Dr Catherine Zalman: Yeah. And and a lot of people are coming saying my oncologist told me to come to Penny Brohn or my oncologist is really supportive of what I'm doing. So we are definitely seeing a sea change and I think, you know, that's really important to recognize as well. And I think I don't want this to be in any way sort of, you know, oncologist don't aren't interested in this sort of thing. I think it's just really hard. There's so much research coming out that that they have to kind of to keep up to date in their fields, you can see why they're not then branching out to read literature in yoga and Tai Chi, but many of them are beginning to to appreciate that some of these things have got something to offer and are being open-minded enough to say, I may not know the expert, be the expert in that, but you know, I'll support you to go and find the things that that make a difference for you.

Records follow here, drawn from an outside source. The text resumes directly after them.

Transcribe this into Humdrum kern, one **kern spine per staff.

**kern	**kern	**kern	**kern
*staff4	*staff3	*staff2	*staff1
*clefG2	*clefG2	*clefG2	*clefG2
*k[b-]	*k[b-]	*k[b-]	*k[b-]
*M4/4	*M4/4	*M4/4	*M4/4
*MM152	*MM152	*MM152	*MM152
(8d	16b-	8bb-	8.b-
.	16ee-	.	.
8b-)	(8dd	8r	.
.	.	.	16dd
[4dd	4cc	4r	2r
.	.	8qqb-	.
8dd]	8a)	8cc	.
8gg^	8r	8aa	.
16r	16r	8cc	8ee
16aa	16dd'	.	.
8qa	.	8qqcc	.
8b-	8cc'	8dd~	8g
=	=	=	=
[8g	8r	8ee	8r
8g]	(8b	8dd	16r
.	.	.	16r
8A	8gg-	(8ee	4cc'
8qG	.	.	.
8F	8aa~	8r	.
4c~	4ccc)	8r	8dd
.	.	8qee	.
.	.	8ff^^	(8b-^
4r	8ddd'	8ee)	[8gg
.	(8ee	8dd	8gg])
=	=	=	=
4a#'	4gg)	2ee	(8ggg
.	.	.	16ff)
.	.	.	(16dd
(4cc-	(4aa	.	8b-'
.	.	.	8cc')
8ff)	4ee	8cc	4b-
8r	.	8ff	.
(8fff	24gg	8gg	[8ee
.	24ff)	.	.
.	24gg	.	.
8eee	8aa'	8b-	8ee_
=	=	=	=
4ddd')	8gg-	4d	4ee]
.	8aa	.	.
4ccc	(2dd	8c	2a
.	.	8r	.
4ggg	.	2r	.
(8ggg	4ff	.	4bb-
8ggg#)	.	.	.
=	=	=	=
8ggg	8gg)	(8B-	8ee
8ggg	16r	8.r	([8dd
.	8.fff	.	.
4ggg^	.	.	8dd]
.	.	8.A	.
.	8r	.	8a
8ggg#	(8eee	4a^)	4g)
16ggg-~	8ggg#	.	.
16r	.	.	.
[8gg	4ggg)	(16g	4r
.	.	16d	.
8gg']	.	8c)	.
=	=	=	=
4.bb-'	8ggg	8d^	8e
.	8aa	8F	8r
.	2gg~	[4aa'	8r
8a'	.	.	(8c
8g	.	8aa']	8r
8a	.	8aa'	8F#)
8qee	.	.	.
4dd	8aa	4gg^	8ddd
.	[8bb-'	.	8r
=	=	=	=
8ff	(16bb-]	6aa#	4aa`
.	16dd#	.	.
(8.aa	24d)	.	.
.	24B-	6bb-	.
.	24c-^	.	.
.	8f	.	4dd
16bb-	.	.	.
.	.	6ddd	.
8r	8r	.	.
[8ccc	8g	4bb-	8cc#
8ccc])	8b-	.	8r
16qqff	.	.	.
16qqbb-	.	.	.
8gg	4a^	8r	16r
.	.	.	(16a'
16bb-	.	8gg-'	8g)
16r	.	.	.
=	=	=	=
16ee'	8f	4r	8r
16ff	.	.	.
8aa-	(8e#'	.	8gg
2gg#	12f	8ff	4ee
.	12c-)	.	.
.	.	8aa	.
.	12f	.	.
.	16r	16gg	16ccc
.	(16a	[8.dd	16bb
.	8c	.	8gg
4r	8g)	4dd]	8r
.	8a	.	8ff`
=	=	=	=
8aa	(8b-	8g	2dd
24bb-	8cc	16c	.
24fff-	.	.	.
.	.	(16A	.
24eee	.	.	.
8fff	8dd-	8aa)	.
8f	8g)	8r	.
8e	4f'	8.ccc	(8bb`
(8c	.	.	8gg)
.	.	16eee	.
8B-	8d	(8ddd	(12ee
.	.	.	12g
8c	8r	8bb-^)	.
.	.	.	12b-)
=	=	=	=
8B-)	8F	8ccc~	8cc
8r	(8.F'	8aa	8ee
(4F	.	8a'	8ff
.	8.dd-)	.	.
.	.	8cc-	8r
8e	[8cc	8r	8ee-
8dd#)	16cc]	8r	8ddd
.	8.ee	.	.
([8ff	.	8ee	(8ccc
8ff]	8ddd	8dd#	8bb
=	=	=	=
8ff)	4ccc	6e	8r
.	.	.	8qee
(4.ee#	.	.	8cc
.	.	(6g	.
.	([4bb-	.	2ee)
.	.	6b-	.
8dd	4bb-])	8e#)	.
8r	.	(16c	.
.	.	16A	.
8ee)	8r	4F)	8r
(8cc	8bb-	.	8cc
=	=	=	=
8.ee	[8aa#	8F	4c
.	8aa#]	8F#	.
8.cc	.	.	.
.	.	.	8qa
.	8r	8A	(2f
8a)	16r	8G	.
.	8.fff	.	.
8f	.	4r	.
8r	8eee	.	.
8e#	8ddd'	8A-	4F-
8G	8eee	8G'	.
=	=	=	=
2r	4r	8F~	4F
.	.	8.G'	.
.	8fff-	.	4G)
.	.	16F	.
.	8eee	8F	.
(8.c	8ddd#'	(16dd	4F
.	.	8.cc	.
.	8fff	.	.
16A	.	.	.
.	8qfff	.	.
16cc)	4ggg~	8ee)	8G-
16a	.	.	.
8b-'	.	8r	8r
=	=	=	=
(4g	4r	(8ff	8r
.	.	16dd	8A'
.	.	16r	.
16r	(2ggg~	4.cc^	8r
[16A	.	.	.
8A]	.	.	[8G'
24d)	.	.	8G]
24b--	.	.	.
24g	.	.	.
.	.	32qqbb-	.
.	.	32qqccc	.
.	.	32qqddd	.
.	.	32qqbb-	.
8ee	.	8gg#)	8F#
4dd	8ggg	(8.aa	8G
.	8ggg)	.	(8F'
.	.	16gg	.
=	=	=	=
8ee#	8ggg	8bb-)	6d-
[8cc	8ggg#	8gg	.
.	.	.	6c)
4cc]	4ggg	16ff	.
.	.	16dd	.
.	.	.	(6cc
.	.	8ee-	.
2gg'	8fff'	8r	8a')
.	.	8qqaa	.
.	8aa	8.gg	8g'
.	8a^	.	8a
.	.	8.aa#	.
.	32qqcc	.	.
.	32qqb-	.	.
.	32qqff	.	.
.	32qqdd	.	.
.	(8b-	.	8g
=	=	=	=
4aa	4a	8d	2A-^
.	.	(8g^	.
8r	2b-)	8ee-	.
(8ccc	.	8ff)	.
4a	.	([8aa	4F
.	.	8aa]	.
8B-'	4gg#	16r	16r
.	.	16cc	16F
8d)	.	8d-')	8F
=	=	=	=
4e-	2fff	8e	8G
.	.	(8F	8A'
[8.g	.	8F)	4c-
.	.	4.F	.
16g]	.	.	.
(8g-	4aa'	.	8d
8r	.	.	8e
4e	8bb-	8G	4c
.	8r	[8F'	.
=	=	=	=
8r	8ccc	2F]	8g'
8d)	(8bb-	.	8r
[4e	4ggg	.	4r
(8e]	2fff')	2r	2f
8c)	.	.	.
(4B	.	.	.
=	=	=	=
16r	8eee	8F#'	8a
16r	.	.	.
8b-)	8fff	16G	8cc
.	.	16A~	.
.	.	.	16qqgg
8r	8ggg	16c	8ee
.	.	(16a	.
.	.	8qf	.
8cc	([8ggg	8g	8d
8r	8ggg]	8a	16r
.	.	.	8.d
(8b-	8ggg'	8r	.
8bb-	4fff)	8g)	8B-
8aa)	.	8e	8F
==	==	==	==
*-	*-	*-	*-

Dr Rupy: That's brilliant. That's brilliant. That's really good to hear. Well, thanks so much, Catherine. Honestly, this was brilliant. Really was a pleasure.
Dr Catherine Zalman: Have a look at the Penny Brohn website. If people can make a donation to help us carry on this sort of work, as I say, it's really we don't know yet whether we will be able to survive. It really does depend quite how long this goes on for and how we'll how we think that we can start generating income. There on the on the um website, there's there's ways in which you can find out more about our our activities, more about sort of what we what we do, but also very importantly, if anybody feels motivated to support us, even just a sort of 5 pound donation can go a long way. And we are really seeing how how cost effective some of these interventions can be now that we can reach lots of people. So, so if people are interested, they we can there that we're on Facebook, Instagram, Twitter, there's the website. Um, if people want to just text um event to 70145, that that just will give us a 5 pound donation, which every little tiny bit makes such a difference at this time that it's really, really helpful. So
Dr Rupy: That's brilliant. That's brilliant. That's really good to hear.
Dr Catherine Zalman: Well, thanks, Rupy.